Six environmental NGOs (Global 2000, PAN Europe, PAN UK, Generations Futures, Nature et Progrès Belgique and Wemove.EU) from five European countries filed Wednesday a formal legal complaint against those responsible for the assessment of glyphosate in Europe, for denying the probable carcinogenic effects of the chemical and getting its European market license renewed.
In March 2015, glyphosate was classified by the International Agency for Research on Cancer (IARC) as a probable human carcinogen. But in Europe, the German Federal Institute for Risk Assessment (BfR) – acting as a Rapporteur for the European Commission – and the European Food Safety Authority (EFSA), approved the industry’s application and proposed to classify glyphosate as “non-carcinogenic”. The 2009 EU pesticides law (1107/2009) forbids active substances which can cause cancer from being used as pesticides but now the green light has been given for glyphosate’s re-approval in Europe.
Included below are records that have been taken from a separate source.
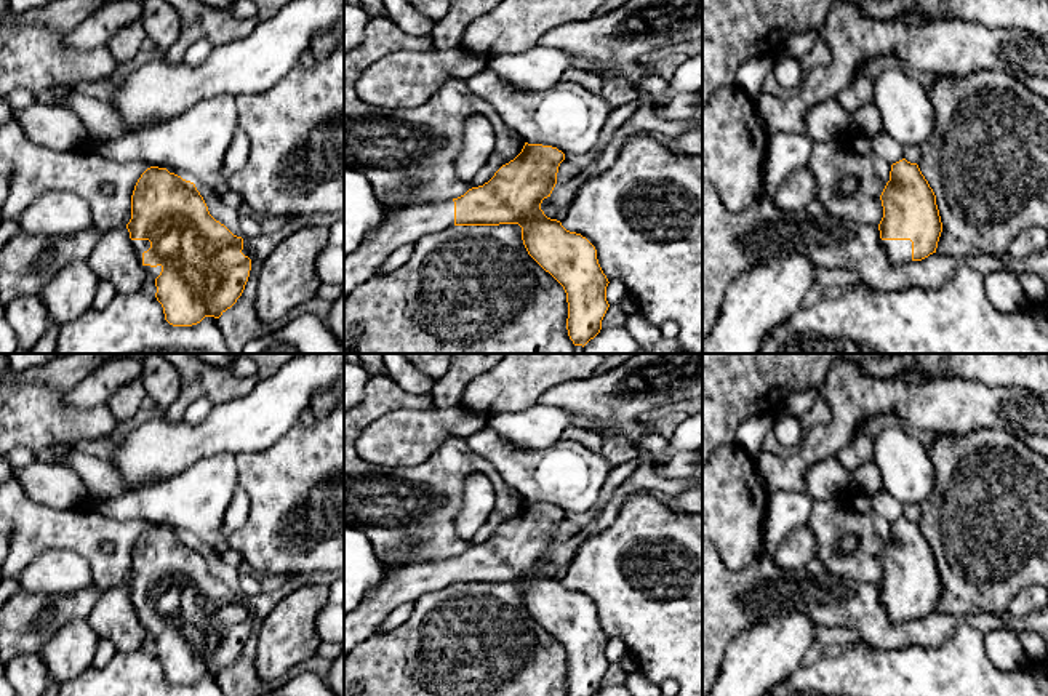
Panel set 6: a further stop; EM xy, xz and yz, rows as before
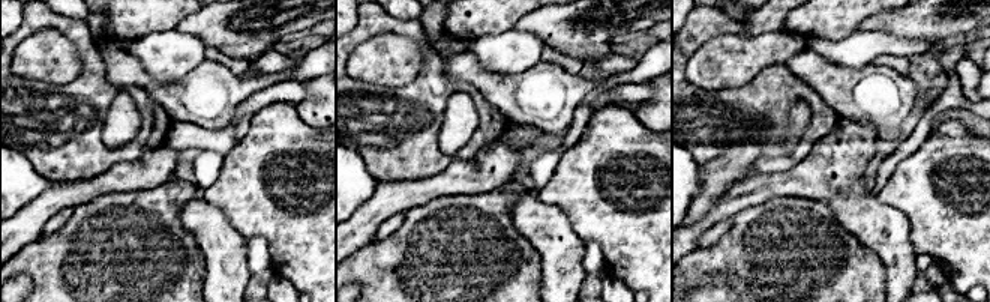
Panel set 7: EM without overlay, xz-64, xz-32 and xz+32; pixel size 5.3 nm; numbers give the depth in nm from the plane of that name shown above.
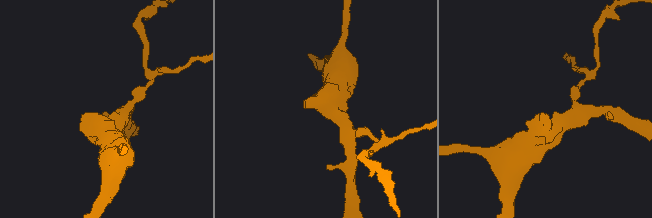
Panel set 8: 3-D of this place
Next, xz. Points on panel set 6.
1: xz (408, 583)

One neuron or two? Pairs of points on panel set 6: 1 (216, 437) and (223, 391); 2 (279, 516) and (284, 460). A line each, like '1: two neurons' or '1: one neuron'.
1: two neurons
2: one neuron

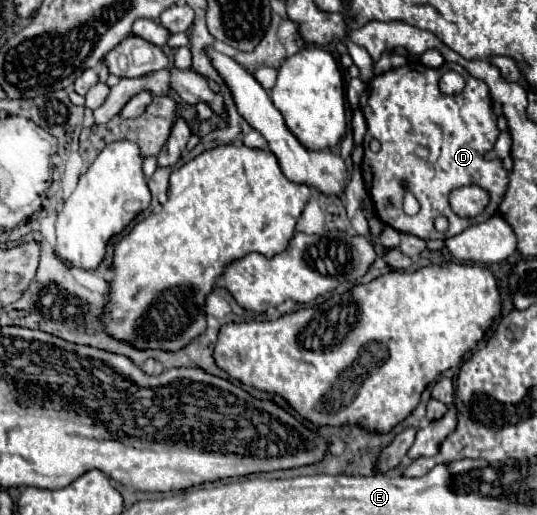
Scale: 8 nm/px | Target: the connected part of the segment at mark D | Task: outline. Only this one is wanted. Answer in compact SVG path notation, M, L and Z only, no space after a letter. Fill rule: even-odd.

On 7 March the Standing Committee on Plant Animal Food and Feed will re-evaluate the authorization of glyphosate for another 15 years and it seems that Member States are likely to vote in favor.
Glyphosate-based products are the world’s most widely used weedkillers, used not only in the production of our food but also in public areas such as public gardens, parks and cemeteries. It’s not surprising that residues of this dangerous pesticide can be found in the environment, in food and in our bodies, while recently, glyphosate residues were detected in German beer.
The NGOs’ legal complaint, filed in Berlin, brings to the surface some serious violations of the statutory regulations and scientific standards which were used to deny the carcinogenicity of glyphosate, and requests the relevant state attorneys to investigate further.
In its assessment, the German BfR initially relied completely on the carcinogenicity data and statistical evaluation provided by Glyphosate Task Force (GFT). But after WHO classified glyphosate as a “probable human carcinogen”, BfR found statistically significant tumor incidence in five mice studies provided by the industry, using a different statistical test (the “trend test”).[3]
However, in a blatant violation of OECD guidelines and basic scientific principles, first BfR and then EFSA discarded these findings as irrelevant to exposure.
“When we looked into how the BfR and EFSA on one side and the experts of the World Health Organisation on the other could reach opposite conclusions after revising the same animal studies, we were stunned by what we found” says Angeliki Lysimachou of Pesticide Action Network Europe.
“It is hard to understand how the BfR can simply adopt the claims from Monsanto. Monsanto had already been in conflict with the law and it is not the first time that they gave incorrect infomration about glyphosate”, says Josef Unterweger, the lawyer who pressed charges against Monsanto, BfR and EFSA on behalf of the NGOs.
“The flaws in the glyphosate risk assessment are unacceptable, unlawful, and dangerous. Thus we urge European member states to reject the re-approval of glyphosate on 7 March and take a stand to protect human health and the environment,” says Angeliki Lysimachou.